1. Pada dasarnya keluarga merupakan satu kesatuan ekonomi dan ini selanjutnya dikaitkan dengan aturan perpajakan yang berlaku adalah adanya istri yang ikut NPWP suami.
2. Penentuan pemakaian jenis SPT yakni 1770 atau 1770 S atau 1770 SS ditentukan oleh jumlah dan jenis penghasilan yang diterima OP (Org Pribadi).
3. Untuk 1770 SS, digunakan apabila OP hanya bekerja di 1 pemberi kerja & menerima penghasilan tidak lebih dari 60jt. Ini hanya bagi OP yg bersangkutan, bukan istrinya.

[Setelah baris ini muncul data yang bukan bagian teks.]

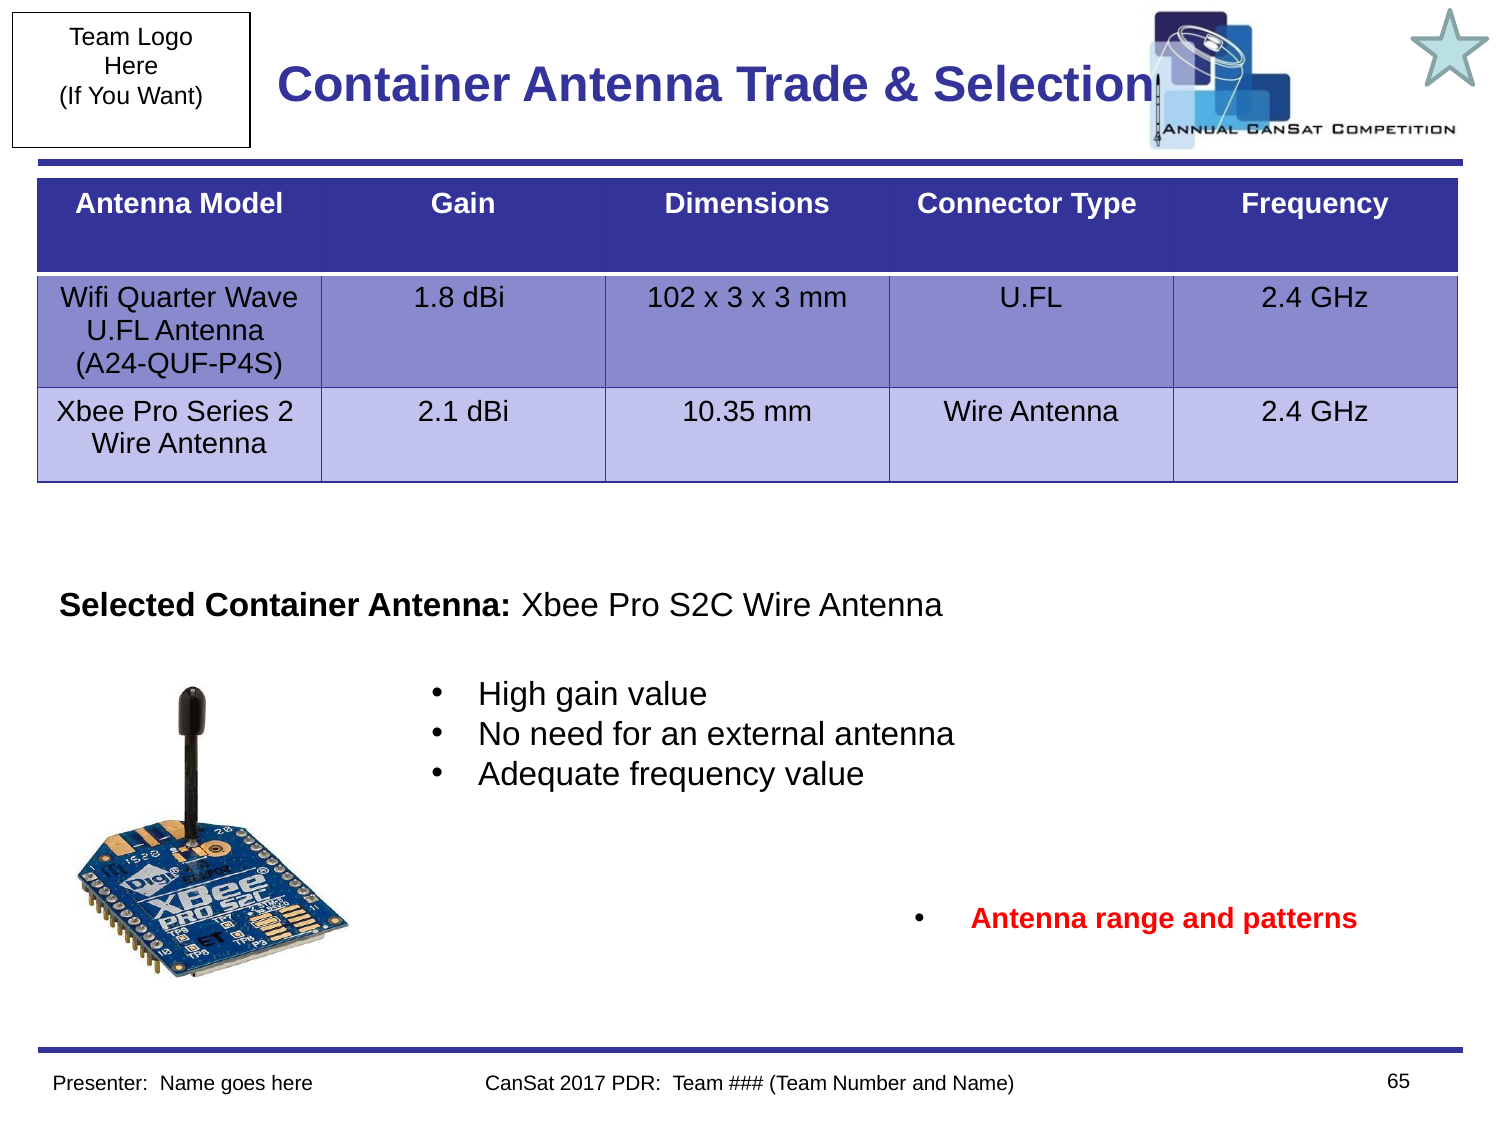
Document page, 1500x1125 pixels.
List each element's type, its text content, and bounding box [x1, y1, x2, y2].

4. Untuk kasus Bpk. Rifa'i dan istri ikut NPWP suami (istri berNPWP keluarga - 3 digit terakhir yakni 001 atau 999), ada baiknya melaporkan penghasilan istri yg hanya dari 1 pemberi kerja menggunakan SPT 1770 S yg dilaporkan pada lampiran 1770 S - II Bagian A angka 13 yang dinyatakan final. Sedangkan apabila memang benar adanya penghasilan suami tidak ada, maka SPT Induknya dilaporkan NIHIL.

Demikian yang dapat saya jelaskan, semoga bermanfaat.

Terima kasih saya ucapkan atas kunjungannya ke blog SOPINDO.